──────── TESTO DI LETTURA ────────

Per tutto il tempo in cui ci sarà sete di essere e divenire, il ciclo della continuità (samsara) andrà avanti. Si potrà fermare solo quando questa forza che lo muove, questa ‘sete’, sarà tagliata via dalla saggezza che avrà la visione della Realtà, della Verità, del Nirvana.

Se si rimane attaccati ai concetti, alle dispute intellettuali, gli insegnamenti sul karma e sulla rinascita – come ogni altro insegnamento – non faranno che creare ulteriori complicazioni, nella mente e nella vita. Ma il buddhismo è essenzialmente una Via, una prassi di liberazione, e non una filosofia, un nuovo punto di vista sul mondo e sull’uomo, una teoria da studiare per poi metterla in pratica.
È questo l’insegnamento del buddhismo Zen, riassunto nelle parole del maestro Roland Yuno Rech: “La pratica dello zazen è imparare a vivere qui e ora. (..) Noi non neghiamo la teoria della trasmigrazione e delle vite successive, ma non ce ne preoccupiamo. Ci concentriamo sulla nostra pratica del Dharma, qui e ora. Non pratichiamo allo scopo di accumulare meriti per ottenere una buona reincarnazione. Anche se questo probabilmente è vero, si tratta tuttavia di una visione limitata.
(..) Gli orientali credono che ci si reincarni da una vita all’altra (..) in funzione della legge del karman. (..) Questa visione è accettata nello Zen e riveste anche una certa importanza. Il maestro Dogen [Giappone, 1200-1253] diceva: ‘Se non crediamo a questa causalità karmica con una ricompensa necessaria in uno dei tre periodi del tempo, e cioè questa vita, la prossima o una vita futura, non avremo fatto neanche il primo passo sulla Via’.
(..) Dobbiamo considerare il karman in rapporto alla nostra vita e dire: “Effettivamente, ciò che mi capita è legato al mio karman”. Pensando così divento pienamente responsabile delle mie azioni e posso assumermi tale responsabilità. È inutile pensare di essere perseguitati dalla sfortuna o vittime di una casualità assurda. (..) Se crediamo al caso non c’è un gran che da fare, ma se vediamo che tutto quello che ci capita è il risultato dei nostri pensieri, delle nostre parole e delle nostre azioni, persino di quelle di un passato molto lontano, prenderemo coscienza che tutto ha un effetto. Saremo allora più vigili e responsabili dei nostri atti.

──────── VOCI ESTRATTE ────────

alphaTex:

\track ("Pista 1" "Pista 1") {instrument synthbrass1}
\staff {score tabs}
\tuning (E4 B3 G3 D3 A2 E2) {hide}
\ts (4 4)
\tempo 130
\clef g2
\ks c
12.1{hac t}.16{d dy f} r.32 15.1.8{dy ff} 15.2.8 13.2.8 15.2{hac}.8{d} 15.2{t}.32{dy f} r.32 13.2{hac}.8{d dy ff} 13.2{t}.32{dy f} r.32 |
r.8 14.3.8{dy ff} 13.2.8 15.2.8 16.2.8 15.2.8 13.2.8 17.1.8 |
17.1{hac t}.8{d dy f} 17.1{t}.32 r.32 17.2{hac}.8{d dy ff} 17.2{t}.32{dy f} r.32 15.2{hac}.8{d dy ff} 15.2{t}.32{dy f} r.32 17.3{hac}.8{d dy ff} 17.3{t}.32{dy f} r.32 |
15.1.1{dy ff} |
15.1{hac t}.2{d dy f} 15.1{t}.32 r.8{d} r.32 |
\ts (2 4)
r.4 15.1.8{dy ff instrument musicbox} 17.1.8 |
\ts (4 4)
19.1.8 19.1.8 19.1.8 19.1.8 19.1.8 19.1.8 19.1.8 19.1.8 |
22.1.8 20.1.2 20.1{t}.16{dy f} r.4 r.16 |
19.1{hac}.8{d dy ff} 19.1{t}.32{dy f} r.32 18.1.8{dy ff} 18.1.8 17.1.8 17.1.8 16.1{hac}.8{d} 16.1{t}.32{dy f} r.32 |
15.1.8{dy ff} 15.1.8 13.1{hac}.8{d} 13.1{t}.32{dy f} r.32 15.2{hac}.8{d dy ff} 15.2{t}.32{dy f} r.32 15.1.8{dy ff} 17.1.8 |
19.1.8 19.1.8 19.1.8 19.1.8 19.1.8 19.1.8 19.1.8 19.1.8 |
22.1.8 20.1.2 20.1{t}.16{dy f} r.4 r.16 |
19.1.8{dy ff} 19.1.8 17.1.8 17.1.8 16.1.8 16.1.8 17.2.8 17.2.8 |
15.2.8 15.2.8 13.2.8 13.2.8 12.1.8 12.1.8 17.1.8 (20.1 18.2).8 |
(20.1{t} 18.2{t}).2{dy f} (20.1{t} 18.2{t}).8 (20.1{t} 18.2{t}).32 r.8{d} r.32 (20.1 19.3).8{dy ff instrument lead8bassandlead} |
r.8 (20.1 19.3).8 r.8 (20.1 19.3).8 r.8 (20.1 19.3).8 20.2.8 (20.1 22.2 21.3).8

────────

IL SUO OBIETTIVO -> Prosegua il testo sul karma e sulla rinascita nel buddhismo Zen, riprendendo dopo la sua ultima frase. Le voci non sono necessarie per lo svolgimento.

RISPOSTA AL QUESITO ->
(..) Certo, possiamo anche mettere sempre in dubbio questa nozione del karma, e affermare che non ci sono prove che ci sia qualcos’altro al di là di questa vita. La semplice osservazione che possiamo fare è dirci che, nel mondo che appare, i fenomeni si producono attraverso una concatenazione di cause ed effetti. Di conseguenza non c’è motivo perché tutto ciò non possa essere trasposto nella vita psichica. (..) Anche se la causalità karmica fosse un mito, l’importante è osservare quali sono gli effetti di questa credenza. Ciascuno di noi deve farne l’esperienza per vedere se è salutare o benefica e soprattutto se ci permette di vivere in pace e in armonia con gli avvenimenti dolorosi che ci capitano”.
Roland Yuno Rech
Nel corso stesso della vita quotidiana è possibile osservare come si sviluppi la legge della causalità karmica, la concatenazione delle cause e degli effetti. Ugualmente, durante lo zazen, e fuori di esso, possiamo osservare la trasmigrazione, la rinascita. “In un’ora e mezzo di zazen viviamo già in questo mondo di trasmigrazione [i sei regni del secondo anello del bhavachakra]. Possiamo andare da uno stato infernale di dolore e di ribellione a uno stato di pace prossimo alla beatitudine, prima di venire ripresi da desideri o da preoccupazioni familiari o finanziarie. Vedere la vita dal punto di vista della trasmigrazione è anche osservare in quale mondo si sta vivendo momento per momento”.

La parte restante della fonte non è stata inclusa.